Aflito, busquei com o olhar a biblioteca da Promotoria. Nada achei. O armário estava vazio. Vasculhei as gavetas. Zero. Pensei em ligar para alguém mais experiente para me inteirar sobre o que deveria fazer. Não havia telefone na sala. Podia ter usado celular, mas em 1993 era algo que não existia em Utinga. Para piorar, meu pai já havia ido embora. Minha agonia aumentou quando li o despacho no processo:
“Vista ao Dr. Curador de Casamentos”.
Pensei comigo: – “Quem é este cara?”. Como bom baiano, sabia muito bem o que era um “curador”, esses benzedores que fazem rezas e simpatias e curam males do corpo e do espírito. Mas não me pareceu que “este” fosse o “curador de casamentos” chamado de doutor. Não tinha lógica. Demorei alguns minutos até perceber que o tal curador era eu mesmo, o promotor de registros públicos, que dá pareceres em casamentos. Aha!
Como eu ia saber? Nunca fora casado, meu Deus! E nunca vira uma habilitação de casamento na vida. Tampouco tivera obtido esse singelo esclarecimento nas aulas do professor José Abreu ou do rigoroso e ótimo mestre Marques Neto. Se tivesse estagiado num escritório de advocacia, talvez não merecesse perdão minha ignorância. Mas estagiei quase dois anos no setor jurídico do Banco do Nordeste do Brasil. Lá só fazia contencioso contra clientes inadimplentes. Cuidei de tantas execuções que quase virei um pistoleiro!
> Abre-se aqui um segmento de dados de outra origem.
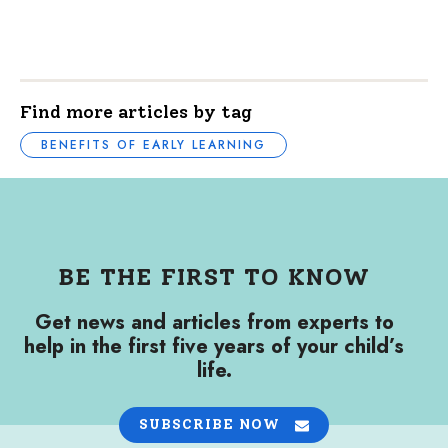
Find more articles by tag
BENEFITS OF EARLY LEARNING
BE THE FIRST TO KNOW
Get news and articles from experts to
help in the first five years of your child’s
life.
SUBSCRIBE NOW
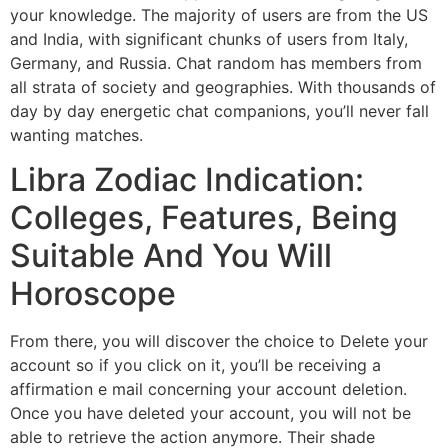
your knowledge. The majority of users are from the US
and India, with significant chunks of users from Italy,
Germany, and Russia. Chat random has members from
all strata of society and geographies. With thousands of
day by day energetic chat companions, you’ll never fall
wanting matches.
Libra Zodiac Indication:
Colleges, Features, Being
Suitable And You Will
Horoscope
From there, you will discover the choice to Delete your
account so if you click on it, you’ll be receiving a
affirmation e mail concerning your account deletion.
Once you have deleted your account, you will not be
able to retrieve the action anymore. Their shade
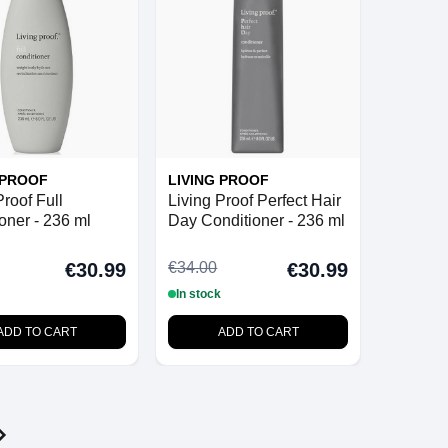
 PROOF
LIVING PROOF
Proof Full
Living Proof Perfect Hair
oner - 236 ml
Day Conditioner - 236 ml
€34.00
€30.99
€30.99
In stock
ADD TO CART
ADD TO CART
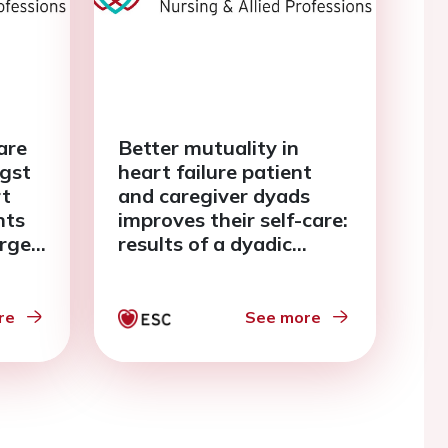
are
Better mutuality in
gst
heart failure patient
rt
and caregiver dyads
nts
improves their self-care:
arge:
results of a dyadic
analysis
re
See more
Depois de umas duas horas, D. Edna voltou à salinha do promotor. Queria saber se eu já despachara o processo. Seu ar de contentamento era evidente. Meio sem graça, disse-lhe que não terminara meu pronunciamento. Fingindo seriedade, afirmei que precisava estudar o caso com mais cuidado.
Saí do fórum ainda cedo e alojei-me no Hotel Farias. Eu ainda não sabia, mas aquele local, mais conhecido como Pensão da Dona Roxa, seria minha casa durante meses. Recolhi-me ao meu confortável quarto sem forro no teto e sem banheiro, e me vali da lampadinha fraquejante, de “30 velas”, para desvendar o insondável processo da minha estréia. No dia seguinte, depois de uma noite de “altos estudos” sobre direito de família e registros públicos, devolvi os autos de habilitação de casamento, com o pronunciamento mais difícil de toda a minha carreira: “Meritíssimo Juiz, Nada a opor.“. Era só isto. Datei e assinei.
Os noivos poderiam casar-se. Se o Código Civil dizia que estava tudo certo, não seria eu a dizer que não. Espero que os dois tenham sido felizes para sempre.
Quanto a mim, depois desse trauma, divorciei-me do direito civil e me apaixonei pelo direito penal.